Ladybugs close their elytra before folding their wings, making it difficult to observe the process – but they also can’t be removed to reveal what’s underneath as they’re essential for folding.
So to better study the folding mechanism, researchers based at the University of Tokyo constructed a transparent artificial elytron from ultraviolet light-cured resin, which is often used in nail art, and transplanted it on a spotted ladybug (Coccinella septempunctata) using a silicon impression of an elytron they removed from the ladybug.
The researchers then used high-speed cameras to observe the hindwing’s folding and unfolding movements.
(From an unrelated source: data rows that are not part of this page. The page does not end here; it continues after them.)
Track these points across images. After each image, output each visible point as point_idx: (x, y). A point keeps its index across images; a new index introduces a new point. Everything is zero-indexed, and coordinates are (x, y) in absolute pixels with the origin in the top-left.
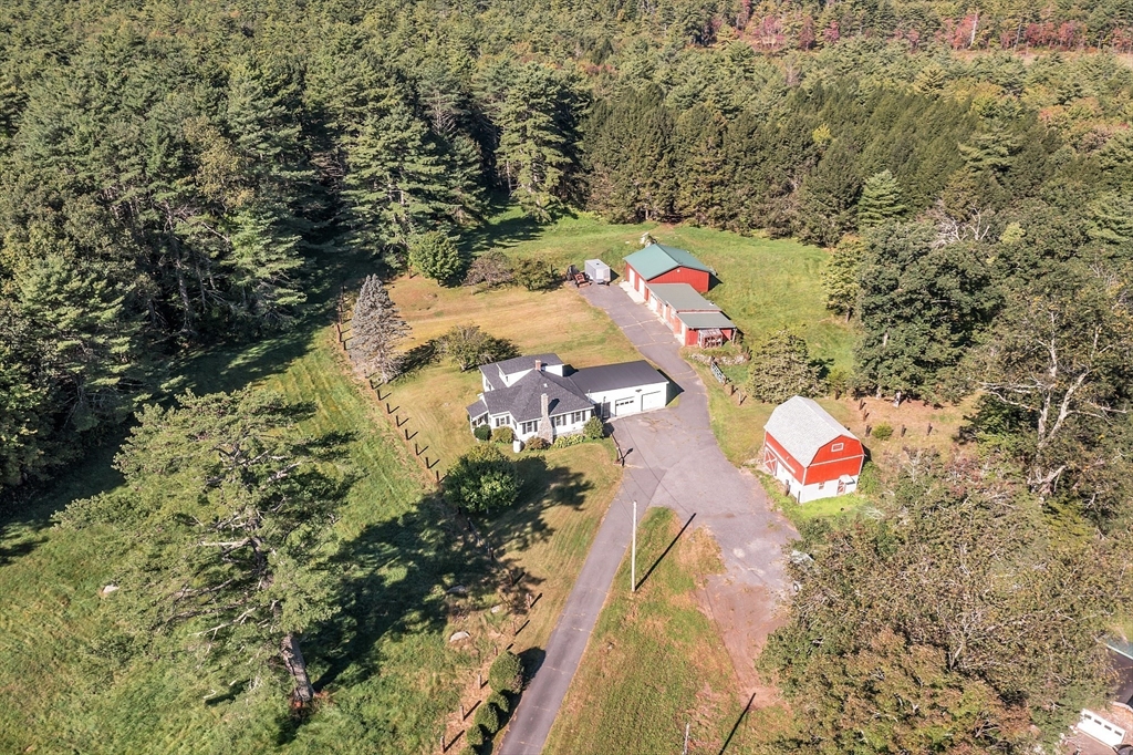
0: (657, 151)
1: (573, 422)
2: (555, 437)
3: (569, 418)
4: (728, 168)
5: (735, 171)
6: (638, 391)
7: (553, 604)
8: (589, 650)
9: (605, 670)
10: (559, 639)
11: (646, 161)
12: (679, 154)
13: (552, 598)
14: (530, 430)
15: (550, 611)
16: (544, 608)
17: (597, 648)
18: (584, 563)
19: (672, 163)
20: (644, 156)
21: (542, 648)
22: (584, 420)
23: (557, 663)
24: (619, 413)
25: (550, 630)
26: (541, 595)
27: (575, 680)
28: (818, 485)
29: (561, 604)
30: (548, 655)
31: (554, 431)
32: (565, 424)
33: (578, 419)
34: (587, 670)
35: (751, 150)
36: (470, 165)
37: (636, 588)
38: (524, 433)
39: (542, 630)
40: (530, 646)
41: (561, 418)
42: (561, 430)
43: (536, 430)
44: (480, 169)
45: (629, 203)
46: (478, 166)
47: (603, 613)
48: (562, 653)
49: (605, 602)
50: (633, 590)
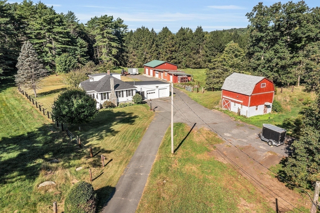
0: (152, 41)
1: (127, 96)
2: (118, 103)
3: (125, 93)
4: (177, 46)
5: (179, 47)
6: (157, 87)
7: (121, 163)
8: (149, 184)
9: (163, 195)
10: (125, 181)
11: (148, 45)
12: (159, 43)
13: (119, 161)
14: (105, 98)
15: (119, 167)
16: (114, 166)
17: (155, 183)
18: (139, 144)
19: (157, 46)
20: (147, 43)
21: (113, 186)
22: (132, 95)
23: (125, 194)
24: (148, 97)
25: (119, 176)
26: (111, 160)
27: (142, 204)
28: (255, 107)
29: (126, 163)
30: (118, 191)
31: (118, 100)
32: (123, 96)
33: (129, 95)
34: (150, 197)
35: (184, 39)
36: (84, 47)
37: (174, 151)
38: (102, 99)
39: (113, 177)
40: (104, 186)
41: (121, 93)
42: (121, 100)
43: (108, 98)
44: (88, 49)
45: (143, 60)
46: (86, 48)
47: (156, 164)
48: (129, 188)
49: (156, 159)
50: (172, 152)
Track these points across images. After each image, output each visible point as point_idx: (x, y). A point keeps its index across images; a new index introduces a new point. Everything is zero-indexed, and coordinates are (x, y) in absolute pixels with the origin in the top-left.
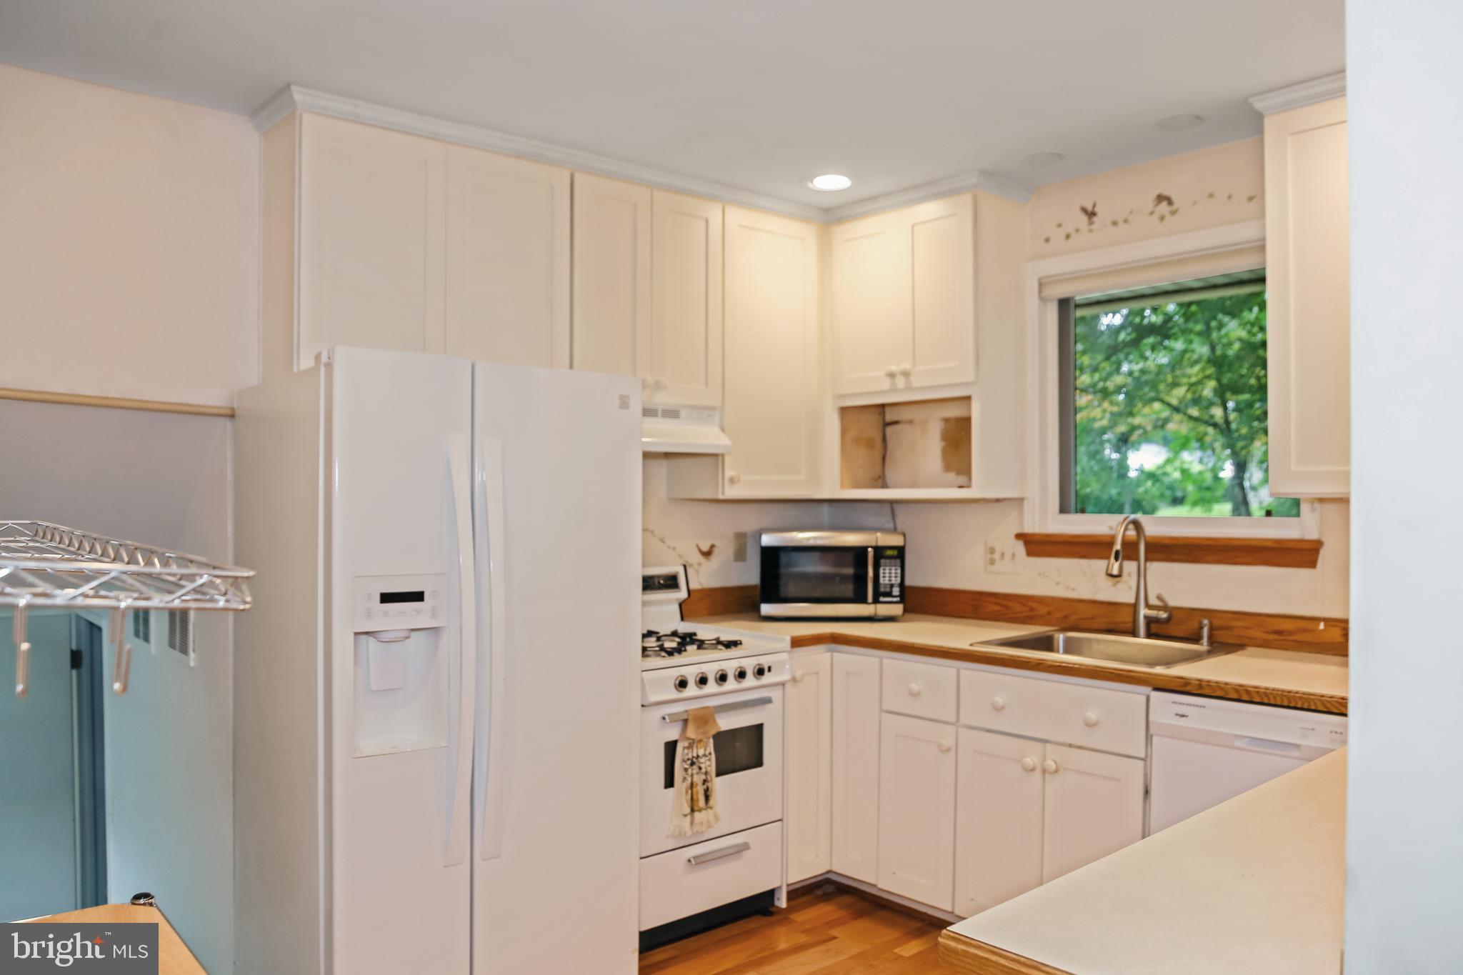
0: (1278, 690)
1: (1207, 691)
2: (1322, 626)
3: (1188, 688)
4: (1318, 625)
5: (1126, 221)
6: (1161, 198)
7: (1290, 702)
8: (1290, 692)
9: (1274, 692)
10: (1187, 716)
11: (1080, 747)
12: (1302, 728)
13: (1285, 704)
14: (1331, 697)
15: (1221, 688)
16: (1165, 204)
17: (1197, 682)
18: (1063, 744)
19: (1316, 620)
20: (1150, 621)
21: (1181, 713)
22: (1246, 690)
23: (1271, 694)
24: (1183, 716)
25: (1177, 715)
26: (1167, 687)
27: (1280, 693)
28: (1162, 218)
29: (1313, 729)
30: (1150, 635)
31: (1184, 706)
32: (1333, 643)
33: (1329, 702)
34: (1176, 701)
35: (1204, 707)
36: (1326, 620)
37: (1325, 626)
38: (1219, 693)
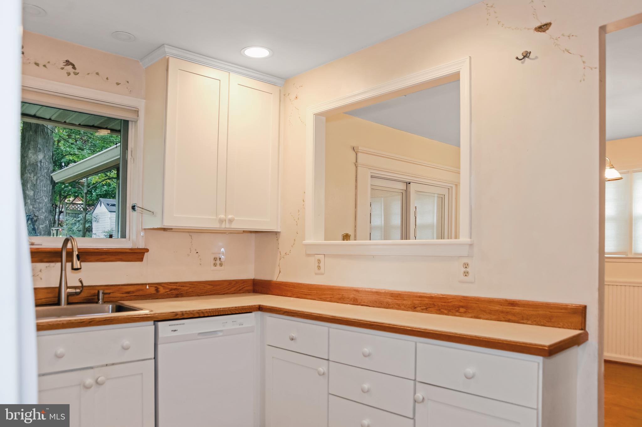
0: (214, 309)
1: (185, 317)
2: (148, 287)
3: (177, 317)
4: (146, 287)
5: (45, 66)
6: (68, 63)
7: (218, 313)
8: (218, 309)
9: (213, 310)
10: (177, 330)
11: (113, 364)
12: (223, 323)
13: (217, 314)
14: (232, 308)
15: (191, 313)
16: (71, 67)
17: (181, 313)
18: (103, 366)
19: (146, 284)
20: (69, 295)
21: (174, 329)
22: (202, 312)
23: (212, 311)
24: (175, 331)
25: (172, 331)
26: (167, 319)
27: (215, 310)
28: (69, 74)
29: (227, 322)
30: (69, 303)
31: (175, 326)
32: (151, 294)
33: (232, 310)
34: (170, 324)
35: (184, 324)
36: (149, 284)
37: (149, 287)
38: (191, 316)
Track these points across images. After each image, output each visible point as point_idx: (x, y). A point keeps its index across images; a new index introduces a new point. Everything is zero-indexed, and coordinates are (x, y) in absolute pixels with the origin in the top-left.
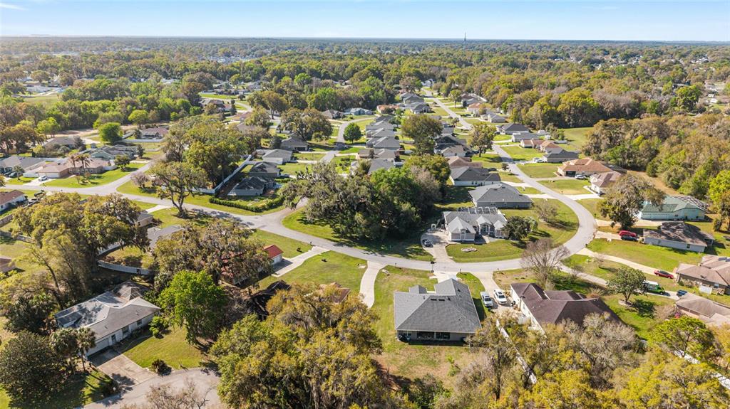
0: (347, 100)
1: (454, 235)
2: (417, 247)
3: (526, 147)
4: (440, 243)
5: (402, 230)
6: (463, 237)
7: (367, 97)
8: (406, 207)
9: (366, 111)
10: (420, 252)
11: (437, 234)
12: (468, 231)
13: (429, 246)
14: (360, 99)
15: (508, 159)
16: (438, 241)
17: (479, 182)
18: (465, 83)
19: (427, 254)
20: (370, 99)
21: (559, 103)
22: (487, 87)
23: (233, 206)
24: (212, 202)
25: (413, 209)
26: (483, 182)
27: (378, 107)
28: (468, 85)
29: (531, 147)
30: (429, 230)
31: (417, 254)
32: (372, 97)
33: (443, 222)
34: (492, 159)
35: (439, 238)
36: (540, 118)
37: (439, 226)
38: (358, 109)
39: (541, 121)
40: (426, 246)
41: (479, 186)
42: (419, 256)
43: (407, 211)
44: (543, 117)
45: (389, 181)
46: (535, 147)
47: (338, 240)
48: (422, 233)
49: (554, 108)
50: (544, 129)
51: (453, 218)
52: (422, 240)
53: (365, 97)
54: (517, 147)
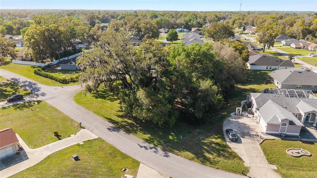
0: (175, 25)
1: (270, 126)
2: (219, 141)
3: (297, 48)
4: (250, 136)
5: (199, 115)
6: (283, 130)
7: (187, 23)
8: (206, 84)
9: (185, 30)
10: (222, 151)
11: (244, 120)
12: (291, 123)
13: (236, 140)
14: (182, 24)
15: (287, 54)
16: (246, 132)
17: (273, 67)
18: (243, 20)
19: (233, 156)
20: (188, 25)
21: (310, 24)
22: (257, 20)
23: (47, 77)
24: (36, 73)
25: (215, 88)
26: (277, 67)
27: (192, 29)
28: (245, 21)
29: (300, 48)
30: (232, 114)
31: (219, 155)
32: (189, 23)
33: (250, 105)
34: (273, 54)
35: (248, 128)
36: (301, 32)
37: (244, 109)
38: (181, 29)
39: (301, 34)
40: (232, 141)
41: (273, 70)
42: (221, 159)
43: (207, 90)
44: (303, 31)
45: (188, 55)
46: (303, 48)
47: (120, 120)
48: (224, 117)
49: (307, 27)
50: (303, 38)
51: (264, 101)
52: (225, 129)
53: (186, 23)
54: (289, 48)
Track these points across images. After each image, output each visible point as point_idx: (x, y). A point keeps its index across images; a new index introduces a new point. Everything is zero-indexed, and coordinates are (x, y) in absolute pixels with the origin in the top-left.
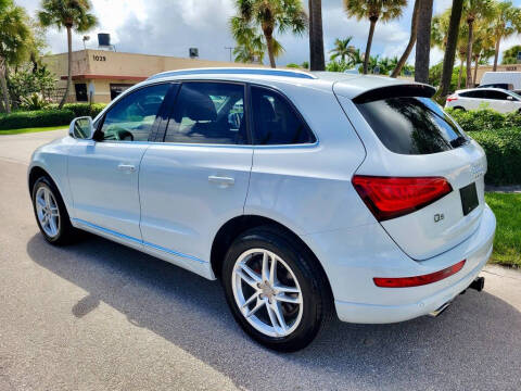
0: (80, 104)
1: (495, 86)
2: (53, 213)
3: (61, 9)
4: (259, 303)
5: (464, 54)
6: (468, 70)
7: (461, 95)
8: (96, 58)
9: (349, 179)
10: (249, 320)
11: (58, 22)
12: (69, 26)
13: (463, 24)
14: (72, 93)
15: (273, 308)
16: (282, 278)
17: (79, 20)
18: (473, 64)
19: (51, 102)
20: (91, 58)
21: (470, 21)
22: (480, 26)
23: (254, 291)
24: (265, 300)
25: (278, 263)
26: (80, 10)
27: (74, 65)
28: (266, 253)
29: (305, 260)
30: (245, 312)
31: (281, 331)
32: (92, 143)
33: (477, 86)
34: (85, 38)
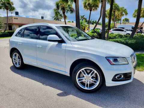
0: (10, 31)
1: (121, 28)
3: (5, 5)
5: (113, 20)
6: (114, 24)
7: (113, 30)
8: (15, 18)
11: (4, 8)
12: (7, 9)
13: (113, 12)
14: (8, 28)
17: (10, 8)
18: (115, 23)
19: (2, 31)
20: (13, 19)
21: (114, 12)
22: (117, 13)
26: (10, 5)
27: (9, 20)
33: (116, 28)
34: (12, 13)
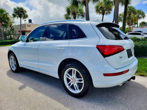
1: (138, 32)
2: (14, 63)
3: (19, 13)
4: (72, 84)
5: (129, 24)
6: (130, 28)
7: (128, 34)
8: (28, 26)
9: (96, 46)
10: (69, 89)
11: (18, 16)
12: (21, 17)
15: (76, 85)
16: (78, 76)
17: (23, 16)
19: (15, 38)
20: (26, 26)
21: (130, 15)
23: (70, 80)
24: (73, 83)
25: (77, 72)
26: (24, 13)
27: (22, 28)
28: (73, 69)
29: (84, 70)
30: (68, 87)
31: (78, 91)
32: (25, 43)
34: (25, 21)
They found that ladybugs use the edge and lower surface of the elytron, whose curvature fits the curve shape of the hindwing veins, to fold the wings along crease lines, together along with abdominal lifting movements, which leads to the rubbing and pulling of the hindwings into the storage space on their backs.
‘I wasn’t sure if the ladybug could fold its wings with an artificial elytron made of nail-art resin, ‘ said Dr Kazuya Saito, Assistant Professor of Tokyo’s Institute of Industrial Science and the lead author of the study.
‘So I was surprised when I found out it could.’
The researchers also used micro computed tomography scanning (CT) – an imaging technique that uses x-rays to create cross-sections of a physical object – to investigate the 3D shapes of folded and unfolded wings, and bending points in the rigid area of the soft hindwings to understand how they transform from being rigid and strong for flying, to elastic and foldable.
They found that a curved shape in the veins, similar to carpenter tape, helps support the wings.
Similar tape spring-like structures – strong and firm when extended, but which can be bent and stored in compact form – are widely used in extension booms and hinges of space deployable structures like satellite antennas.
‘The ladybugs’ technique for achieving complex folding is quite fascinating and novel, particularly for researchers in the fields of robotics, mechanics, aerospace and mechanical engineering, ‘ said Dr Saito.